Vector cross-products are at the centre of statics these days, and can even be applied to problems such as this one. Their best application is with 3D problems such as this one, from Seely and Ensign (1921). Although vectors were not generally taught at the time, they definitely make the problem simpler to solve. This problem is also a good example of the “line of action” of a force; if you can define a position vector from the moment point desired, any vector from that point to the line of action will yield the same result.

The problem is illustrated above. The original problem statement asked to “Find the moment of the 40 lb. force with respect to each of the coordinate axes; each division represents 1 in.” To obtain a vector representation of the moment actually fulfils this requirement.

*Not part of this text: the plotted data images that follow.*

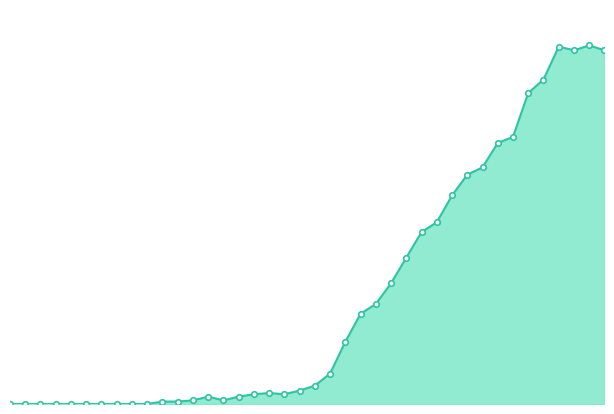

How many points are lower than both their immediate neighbors (excluding endpoints)?

3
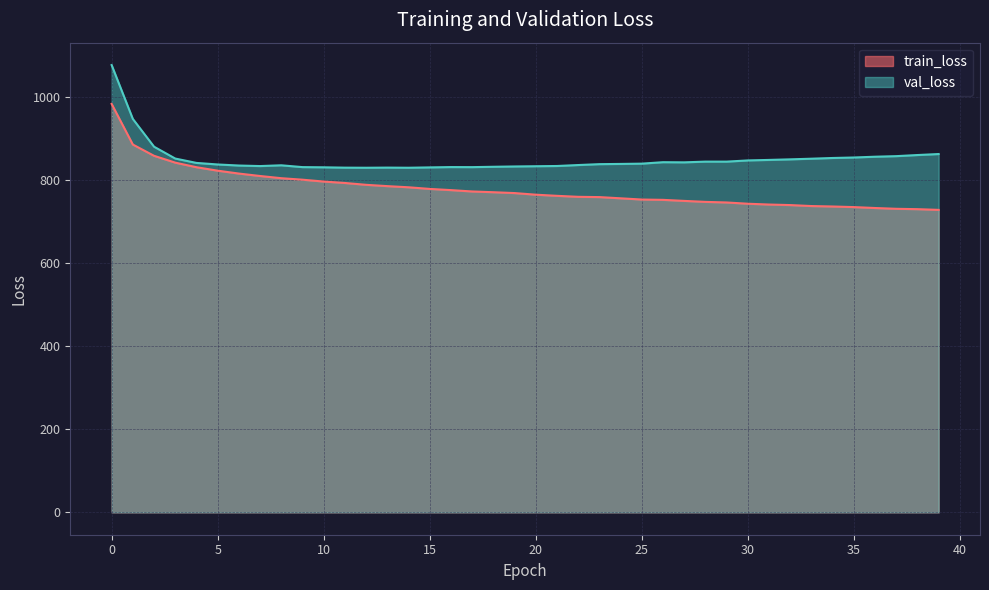

True or false: train_loss and val_loss intersect in this chart.

False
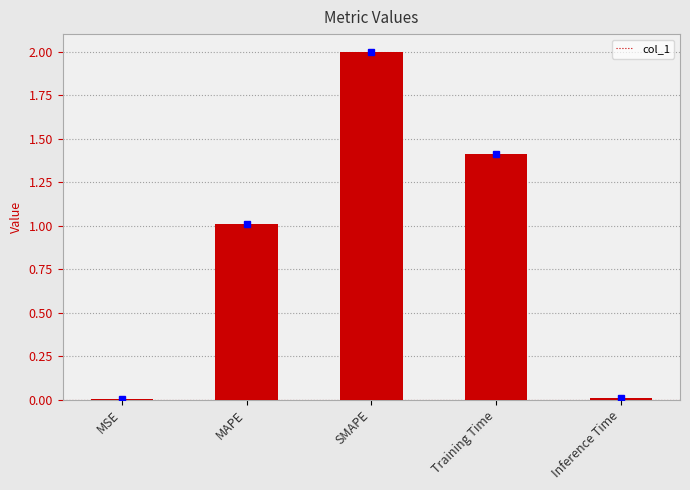

How many values exceed 1?

3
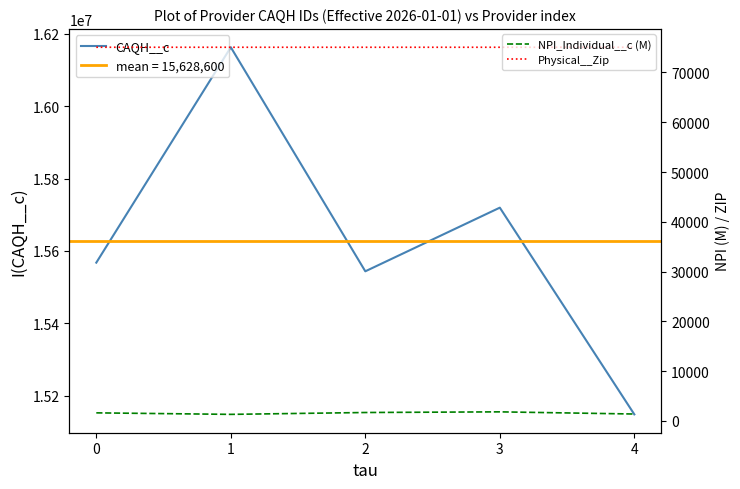

The value of CAQH__c at 1 is 24864153.3. True or false?

False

The first thing we need to do is to determine the force vector. This is done by first determining the unit vector of the force, which is

{\it u_1}=1/29\,\left (3\,i-4\,j+2\,k\right )\sqrt {29} (1)

We then multiply this by the scalar magnitude of the vector for the complete force vector, which is

{\it F_1}={\frac {40}{29}}\,\left (3\,i-4\,j+2\,k\right )\sqrt {29} (2)

or in floating point form,

{\it F_1}= 22.28344058\,i- 29.71125411\,j+ 14.85562705\,k (2a)

This is the same force for both of the moment arms we will consider.

The first moment arm is the one from the origin to the point where the line of action of the force crosses the front of the box, namely

{\it r_1}=2\,i+4\,j (3)

The cross product is thus

r_1 \times F_1 = \left [\begin {array}{ccc} i&j&k\\{\medskip}2&4&0\\{\medskip}{\frac {120}{29}}\,\sqrt {29}&-{\frac {160}{29}}\,\sqrt {29}&{\frac {80}{29}}\,\sqrt {29}\end {array}\right ] ={\frac {320}{29}}\,i\sqrt {29}-{\frac {160}{29}}\,j\sqrt {29}-{\frac {800}{29}}\,k\sqrt {29} (4)

or in floating point representation

59.42250822\,i- 29.71125411\,j- 148.5562706\,k (4a)

This indicates that the moment around the x-axis is 59.4 in-lb counter-clockwise, around the y-axis -29.7 in-lb clockwise, and 148.6 in-lb clockwise around the z-axis. The signs were used to determine the rotation of the moments.

We can also use the position vector at the point where the force line of action crosses the back of the box, namely

{\it r_2}=5\,i+2\,k (5)

Since the force vector is identical, the cross-product is

r_2 \times F_1 = \left [\begin {array}{ccc} i&j&k\\{\medskip}5&0&2\\{\medskip}{\frac {120}{29}}\,\sqrt {29}&-{\frac {160}{29}}\,\sqrt {29}&{\frac {80}{29}}\,\sqrt {29}\end {array}\right ] ={\frac {320}{29}}\,i\sqrt {29}-{\frac {160}{29}}\,j\sqrt {29}-{\frac {800}{29}}\,k\sqrt {29} (6)

which is identical to the result of Equation (4), thus the floating point representation is the same as Equation (4a). This is a demonstration of the “line of action” principle, in that two different moment arms along the same line of action produced the same moment.